Thomas said:
This all depends on the type of Unix pipe you are talking about, and on
the heritage of the particular Unix version.
Classic Unix pipes need not use sockets at all. In SVR4 these ones are
implemented on top of the streams io framework. In older AT&T Unix
version it was just some particular code in the kernel.
So called stream pipes are socked-based in BSD Unix systems, and simply
pipes-based in SVR4.
It's been a while since I did any programming requiring pipes. In those days the
pipe system call returned a pair of file descriptors, one for read and one for
write. It was the responsibility of the programmer to ensure that the correct
end of each was closed in the parent/child to allow correct communications.

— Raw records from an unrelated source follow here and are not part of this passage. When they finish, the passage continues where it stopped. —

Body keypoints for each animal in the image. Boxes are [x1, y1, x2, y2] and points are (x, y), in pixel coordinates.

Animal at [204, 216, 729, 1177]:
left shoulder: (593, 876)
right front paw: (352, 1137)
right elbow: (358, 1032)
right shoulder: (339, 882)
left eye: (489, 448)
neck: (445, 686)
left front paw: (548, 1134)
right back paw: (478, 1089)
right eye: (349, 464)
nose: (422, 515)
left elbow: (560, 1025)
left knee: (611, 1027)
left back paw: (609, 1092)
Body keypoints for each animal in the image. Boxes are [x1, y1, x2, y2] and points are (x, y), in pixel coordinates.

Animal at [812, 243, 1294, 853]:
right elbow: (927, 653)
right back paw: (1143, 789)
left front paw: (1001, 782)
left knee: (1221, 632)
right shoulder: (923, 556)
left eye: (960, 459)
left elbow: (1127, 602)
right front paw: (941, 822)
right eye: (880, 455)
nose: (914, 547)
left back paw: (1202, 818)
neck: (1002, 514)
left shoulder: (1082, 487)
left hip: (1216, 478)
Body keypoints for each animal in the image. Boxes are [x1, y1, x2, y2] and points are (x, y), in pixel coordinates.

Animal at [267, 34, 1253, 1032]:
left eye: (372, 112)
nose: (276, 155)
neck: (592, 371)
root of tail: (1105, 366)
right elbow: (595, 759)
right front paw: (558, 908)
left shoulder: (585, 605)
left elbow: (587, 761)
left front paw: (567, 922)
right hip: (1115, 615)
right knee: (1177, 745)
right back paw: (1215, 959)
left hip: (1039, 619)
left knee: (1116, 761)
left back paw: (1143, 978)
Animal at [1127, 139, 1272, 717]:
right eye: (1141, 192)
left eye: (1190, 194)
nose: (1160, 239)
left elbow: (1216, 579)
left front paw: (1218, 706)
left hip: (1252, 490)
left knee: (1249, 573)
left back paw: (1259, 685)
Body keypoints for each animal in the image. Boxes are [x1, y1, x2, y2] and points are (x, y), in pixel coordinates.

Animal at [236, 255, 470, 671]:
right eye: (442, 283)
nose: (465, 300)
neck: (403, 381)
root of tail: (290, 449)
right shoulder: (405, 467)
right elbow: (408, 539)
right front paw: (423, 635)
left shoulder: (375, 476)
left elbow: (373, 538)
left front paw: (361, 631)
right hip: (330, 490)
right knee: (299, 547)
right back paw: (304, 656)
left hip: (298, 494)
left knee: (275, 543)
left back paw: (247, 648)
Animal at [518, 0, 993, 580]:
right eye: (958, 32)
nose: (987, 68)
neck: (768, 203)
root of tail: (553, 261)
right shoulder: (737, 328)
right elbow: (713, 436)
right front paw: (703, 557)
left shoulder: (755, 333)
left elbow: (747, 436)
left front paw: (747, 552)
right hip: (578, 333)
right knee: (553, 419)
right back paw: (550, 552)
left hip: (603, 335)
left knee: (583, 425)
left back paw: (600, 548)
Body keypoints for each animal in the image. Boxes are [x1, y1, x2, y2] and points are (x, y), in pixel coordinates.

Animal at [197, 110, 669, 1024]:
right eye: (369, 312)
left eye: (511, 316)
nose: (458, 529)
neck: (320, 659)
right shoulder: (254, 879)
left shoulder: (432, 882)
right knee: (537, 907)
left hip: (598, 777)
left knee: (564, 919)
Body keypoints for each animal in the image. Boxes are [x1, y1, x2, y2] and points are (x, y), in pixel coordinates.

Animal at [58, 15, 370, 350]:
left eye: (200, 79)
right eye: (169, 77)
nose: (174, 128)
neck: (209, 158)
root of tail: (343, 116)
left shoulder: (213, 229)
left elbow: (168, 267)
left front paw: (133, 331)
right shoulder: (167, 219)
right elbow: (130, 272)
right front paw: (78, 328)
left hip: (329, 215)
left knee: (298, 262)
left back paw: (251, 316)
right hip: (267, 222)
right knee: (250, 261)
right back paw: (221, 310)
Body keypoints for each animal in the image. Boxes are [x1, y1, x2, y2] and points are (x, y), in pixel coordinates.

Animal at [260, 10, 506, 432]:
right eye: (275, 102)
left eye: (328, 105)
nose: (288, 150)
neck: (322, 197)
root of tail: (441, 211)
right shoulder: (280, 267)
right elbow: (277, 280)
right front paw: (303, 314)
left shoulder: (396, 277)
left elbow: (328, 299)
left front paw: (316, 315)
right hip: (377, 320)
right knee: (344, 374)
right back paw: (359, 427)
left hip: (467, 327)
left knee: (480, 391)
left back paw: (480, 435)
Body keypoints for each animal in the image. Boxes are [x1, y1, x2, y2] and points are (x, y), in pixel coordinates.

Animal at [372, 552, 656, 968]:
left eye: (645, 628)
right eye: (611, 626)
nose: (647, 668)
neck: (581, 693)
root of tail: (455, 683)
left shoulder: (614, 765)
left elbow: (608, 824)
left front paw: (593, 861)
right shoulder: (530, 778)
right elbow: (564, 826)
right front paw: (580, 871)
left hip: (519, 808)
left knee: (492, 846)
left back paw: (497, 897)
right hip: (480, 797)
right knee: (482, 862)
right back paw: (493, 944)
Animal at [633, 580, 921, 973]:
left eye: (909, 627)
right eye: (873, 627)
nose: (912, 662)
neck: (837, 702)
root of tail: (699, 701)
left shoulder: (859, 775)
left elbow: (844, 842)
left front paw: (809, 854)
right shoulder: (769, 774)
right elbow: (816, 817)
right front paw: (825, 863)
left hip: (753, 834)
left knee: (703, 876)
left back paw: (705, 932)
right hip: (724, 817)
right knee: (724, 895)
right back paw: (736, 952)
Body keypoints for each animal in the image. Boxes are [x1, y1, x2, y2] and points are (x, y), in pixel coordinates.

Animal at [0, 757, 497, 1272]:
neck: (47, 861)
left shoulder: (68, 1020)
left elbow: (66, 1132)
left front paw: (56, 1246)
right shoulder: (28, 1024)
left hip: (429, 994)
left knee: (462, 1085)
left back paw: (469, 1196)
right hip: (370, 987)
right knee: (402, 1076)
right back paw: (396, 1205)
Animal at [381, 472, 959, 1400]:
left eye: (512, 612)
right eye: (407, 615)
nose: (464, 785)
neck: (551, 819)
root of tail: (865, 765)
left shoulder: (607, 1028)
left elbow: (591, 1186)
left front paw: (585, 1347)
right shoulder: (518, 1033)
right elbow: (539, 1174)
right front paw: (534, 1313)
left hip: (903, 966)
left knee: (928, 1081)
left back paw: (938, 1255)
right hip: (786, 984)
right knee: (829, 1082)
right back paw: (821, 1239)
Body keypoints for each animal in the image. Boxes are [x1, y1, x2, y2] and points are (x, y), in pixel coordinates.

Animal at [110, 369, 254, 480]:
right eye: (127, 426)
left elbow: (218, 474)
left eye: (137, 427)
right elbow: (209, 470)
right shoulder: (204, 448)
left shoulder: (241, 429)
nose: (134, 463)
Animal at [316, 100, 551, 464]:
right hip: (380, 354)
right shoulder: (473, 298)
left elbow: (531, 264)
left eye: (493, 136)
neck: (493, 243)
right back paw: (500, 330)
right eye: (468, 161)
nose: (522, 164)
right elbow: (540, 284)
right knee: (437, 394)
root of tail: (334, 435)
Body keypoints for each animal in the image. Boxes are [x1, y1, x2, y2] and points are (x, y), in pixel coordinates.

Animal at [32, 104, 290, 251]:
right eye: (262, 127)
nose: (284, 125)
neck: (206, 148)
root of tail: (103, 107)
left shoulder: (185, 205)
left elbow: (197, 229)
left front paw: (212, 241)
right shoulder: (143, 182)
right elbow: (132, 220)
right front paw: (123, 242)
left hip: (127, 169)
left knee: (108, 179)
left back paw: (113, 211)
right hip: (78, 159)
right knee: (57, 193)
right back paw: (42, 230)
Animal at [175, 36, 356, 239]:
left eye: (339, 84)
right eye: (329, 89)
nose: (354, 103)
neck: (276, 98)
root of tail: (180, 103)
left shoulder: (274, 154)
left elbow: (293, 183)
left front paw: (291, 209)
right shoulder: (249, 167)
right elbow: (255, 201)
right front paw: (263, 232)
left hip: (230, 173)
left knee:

As in all fields, progress has been made (but not necessarily in the
documentation). According to the man pages for Linux/IRIX/Solaris the pipe
system call still returns a classic, uni-directional pipe. To further confuse
matters IRIX implements 2 versions of pipe, one with the conventional SVR3.2
uni-directional semantics and another with the bi-directional SVR4 semantics,
controlled either by a kernel tunable parameter, or the library linked at
runtime.
Which type of pipe is really returned remains a mystery...
Regarding SVR4,
pipes.
here the normal pipe is already bi-directional (due to the
implementation on top of the streams io framework). When you ask for a
pipe, you always get a bi-directional one in SVR4. While on BSD systems
you have to ask for a socket pair to get a bi-directional one (or use
two normal pipes).
Sorry, what I meant to say was that Pipe is uni-directional. According to the
API Javadocs it implements a uni-directional pipe.